When? How long a time? Is it correlated to the amount of results you get on that iteration? How many total comments there are in an iteration? Something else? These are questions that you should be able to answer before you start optimizing your code.

If you can identify a particular query with a long execution time, check it in your browser. Does it take a long time in your browser? Then the problem is the request, not anything you can fix in your code.

You should not rely on feelings or appearances. Google gives results like this for measuring execution time. Benchmark these things. Then you can look for patterns.

Visit URLs that give odd results in your browser. That can help distinguish between problems with Pushshift and problems with your code.

For that matter, why are you iterating? Why not just "https://api.pushshift.io/reddit/search/comment/?q=trump&after=20000h&sort=asc&size=500"? As is, there are going to be several problems. For example, what happens if there are more than 500 comments in an hour that match? Since you have to figure out how to get more than 500 results for a query, you might as well just use one base query and update the after based on the UTC time of the result (while subtracting one and removing duplicate overlap between requests).

20,000 hours is 833 1/3 days or more than two years. Do you actually need that much data? If so, it seems like you could run this once and then just update it in the future. Because those two-year-old comments should not be changing.

You can read more about using Pushshift on its GitHub. Or read more about the Reddit API.

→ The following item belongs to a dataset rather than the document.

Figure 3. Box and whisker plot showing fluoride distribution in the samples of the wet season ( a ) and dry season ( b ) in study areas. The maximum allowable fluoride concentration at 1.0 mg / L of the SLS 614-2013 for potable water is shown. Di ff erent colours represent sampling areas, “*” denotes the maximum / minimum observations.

Note: I'm not an R user, so I'm not critiquing your R. Just how you are describing the problem and your API use. I will say that

for (i in 1:20000)
{tryCatch({

is going to be wrong in any language using the C-style {} blocks. Any of

for (i in 1:20000) {
    tryCatch({

or

for (i in 1:20000)
{
    tryCatch({

or

for (i in 1:20000)
{
    tryCatch(
    {

would be more consistent with general practice. I.e. don't put more code on the same line but after an opening { unless you are putting the closing } on the same line. Some styles will allow the { to go on the same line as the proceeding code.